At optional Event 316, a confidence score is determined for the email clusters that indicates a level of suspicion associated with the email cluster. The confidence score may be based on the volume and/or type of suspicious indicators associated with the email cluster. The suspicious indicators may include, but are not necessarily limited to, inclusion of links (e.g., Uniform Resource Locators (URLs) or the like) to webpages known for phishing, inclusion of hash values known to be associated with malware, internal investigation results in confirmed suspicion or the like. Moreover, the confidence score may be dynamically determined or updated based on the fact that the suspicious indicators may change over time (e.g., an email that was originally thought to be benign is determined to be malicious due to current definitions of viruses, malware or the like).

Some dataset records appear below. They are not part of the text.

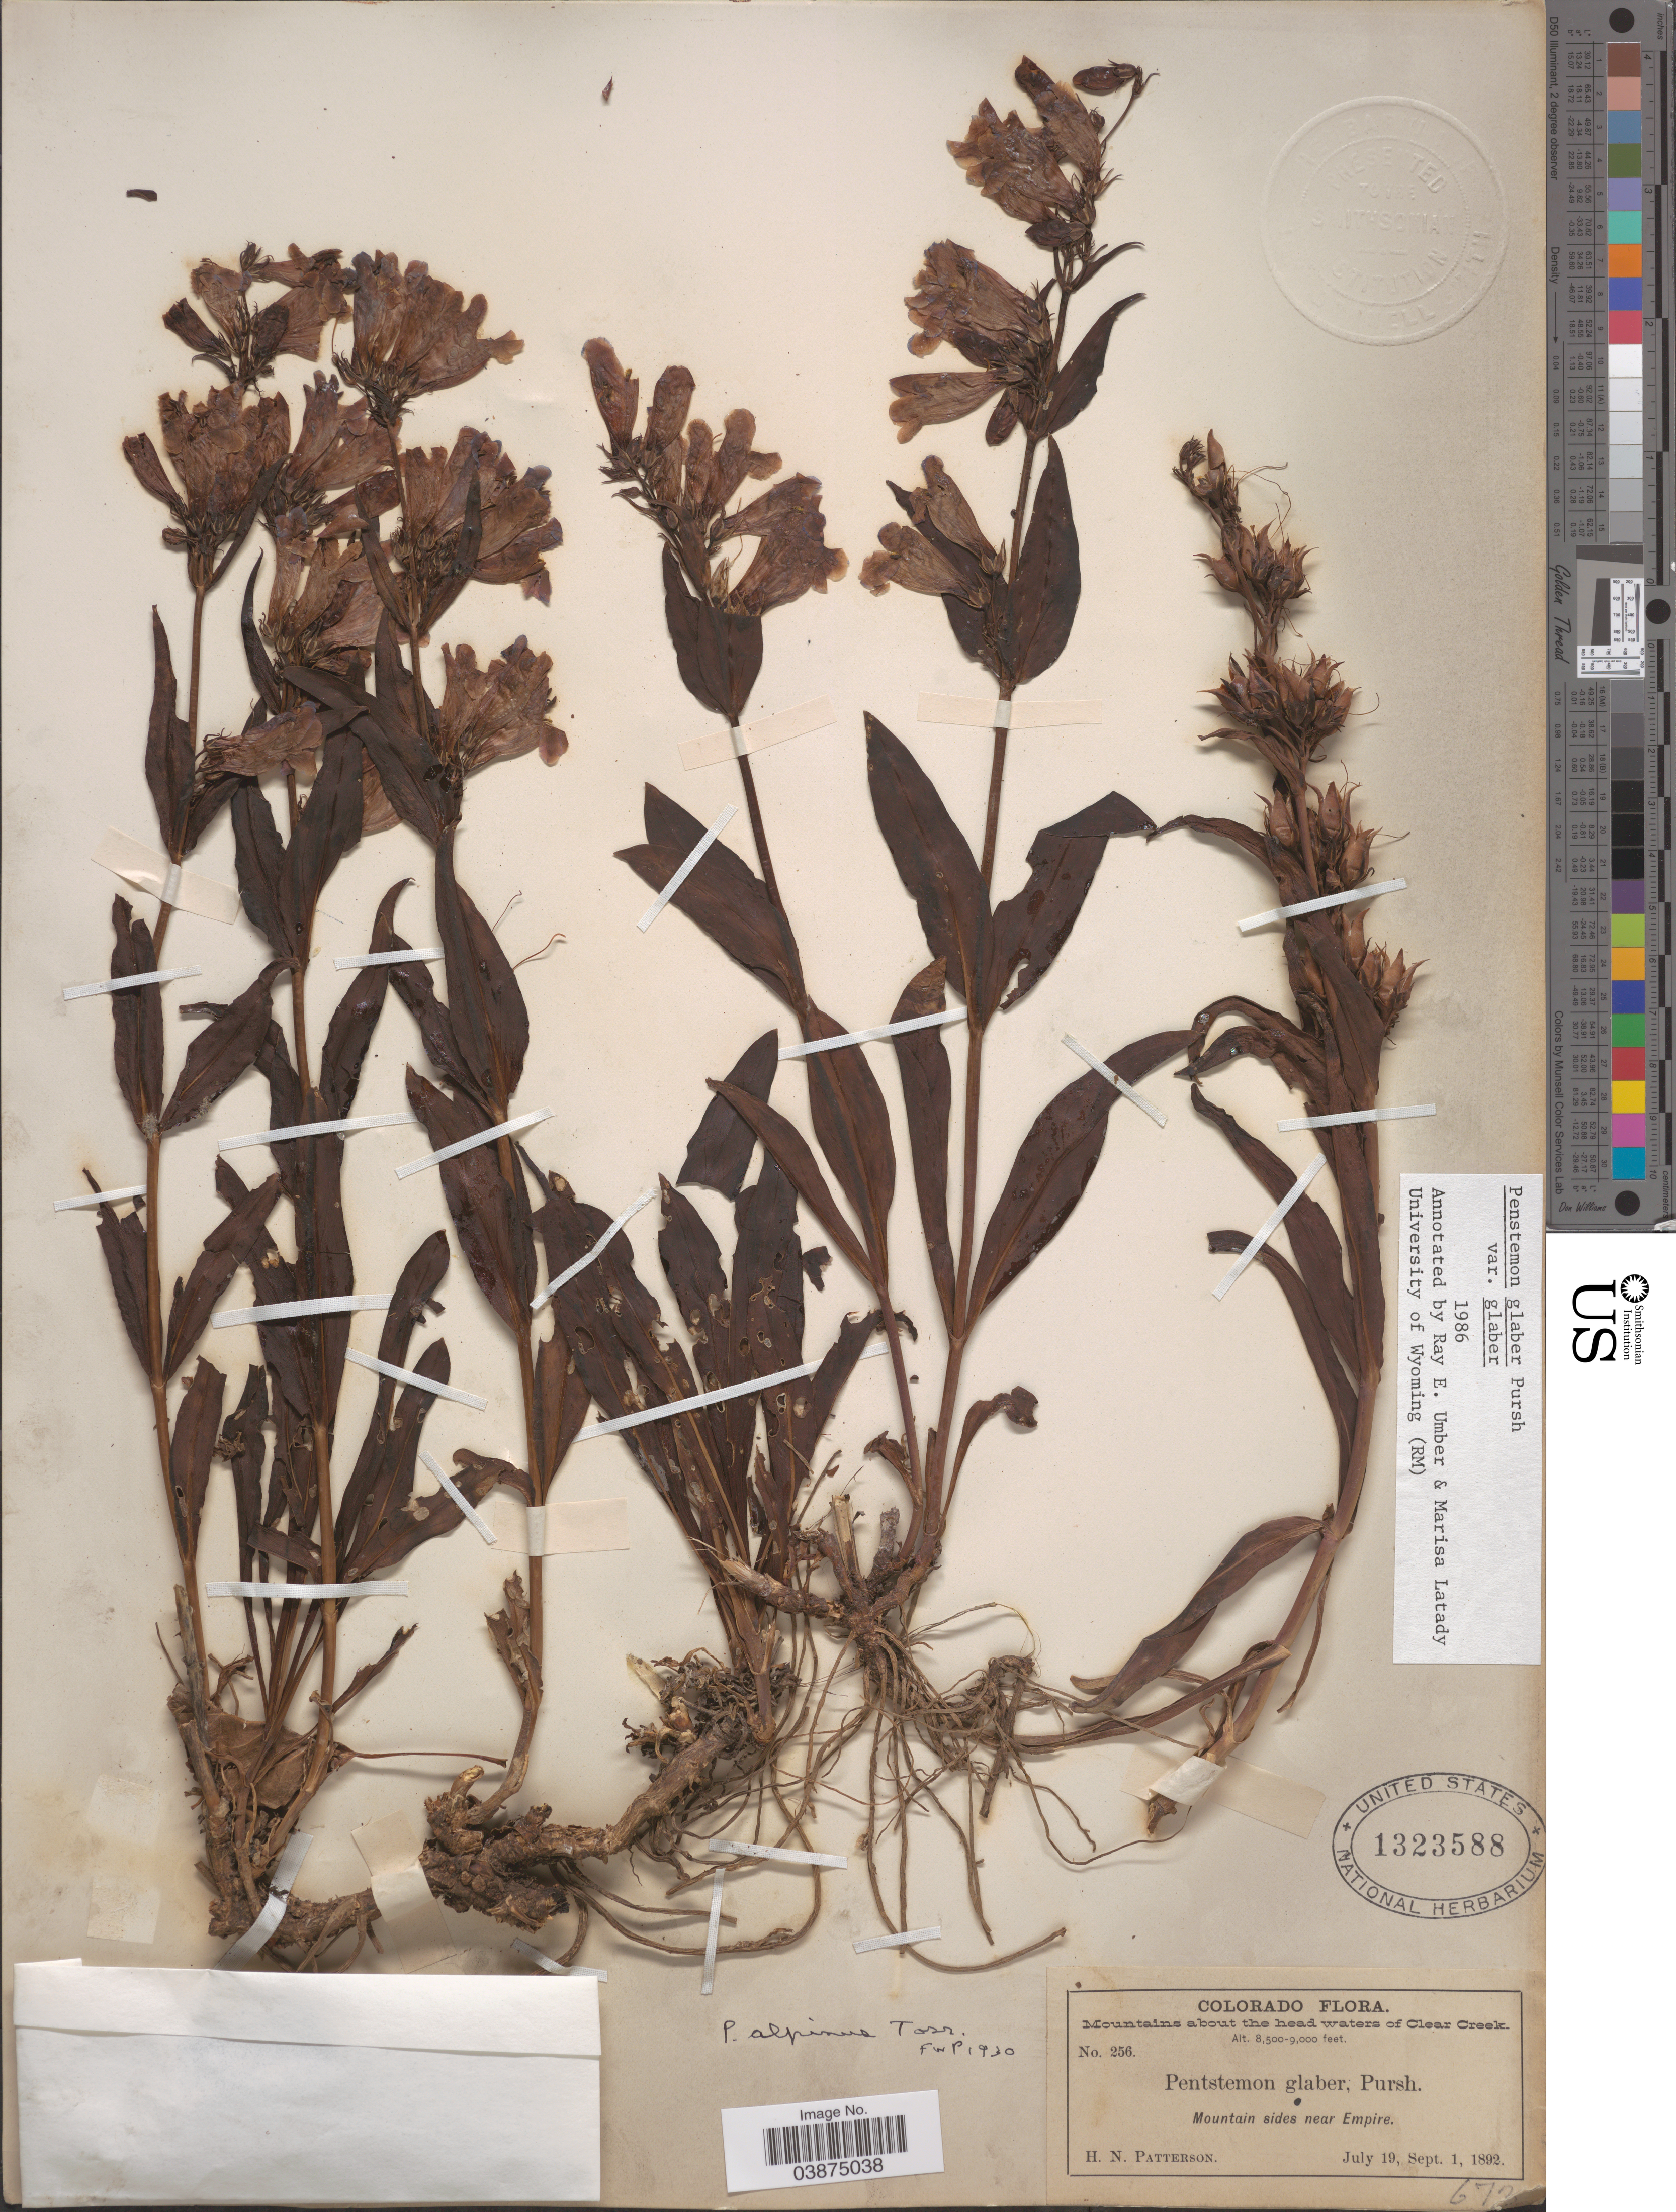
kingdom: Plantae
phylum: Tracheophyta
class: Magnoliopsida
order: Lamiales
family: Plantaginaceae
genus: Penstemon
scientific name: Penstemon glaber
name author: Pursh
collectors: H. N. Patterson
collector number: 256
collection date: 1892-07-19/1892-09-01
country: United States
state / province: Colorado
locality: Mountains about the head waters of Clear Creek. Mountain sides near Empire.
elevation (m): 2591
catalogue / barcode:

Thus, systems, apparatus, methods, and computer program products described above provide for analyzing/reading Internet message headers of emails to identify the source of the email and, in response to identifying the source, automatic grouping or clustering emails that have the same source, The grouping or cluster of emails may subsequently be investigated to determine if the emails pose a threat or are otherwise malicious. In specific embodiments of the invention the source of the email, along with other relevant grouping factors is use to further group/cluster emails. The other factors may include, but are not limited to, same subject of the email, same sender name, same sender email address, same links included in the email or the like. Additionally, embodiments of the present invention provide for automatically determining confidence scores for individual emails or groupings/clusters of emails based on the volume and/or type of suspicious indicators associated with the email or grouping of emails.
While certain exemplary embodiments have been described and shown in the accompanying drawings, it is to be understood that such embodiments are merely illustrative of and not restrictive on the broad invention, and that this invention not be limited to the specific constructions and arrangements shown and described, since various other changes, combinations, omissions, modifications and substitutions, in addition to those set forth in the above paragraphs, are possible.
Those skilled in the art may appreciate that various adaptations and modifications of the just described embodiments can be configured without departing from the scope and spirit of the invention. Therefore, it is to be understood that, within the scope of the appended claims, the invention may be practiced other than as specifically described herein.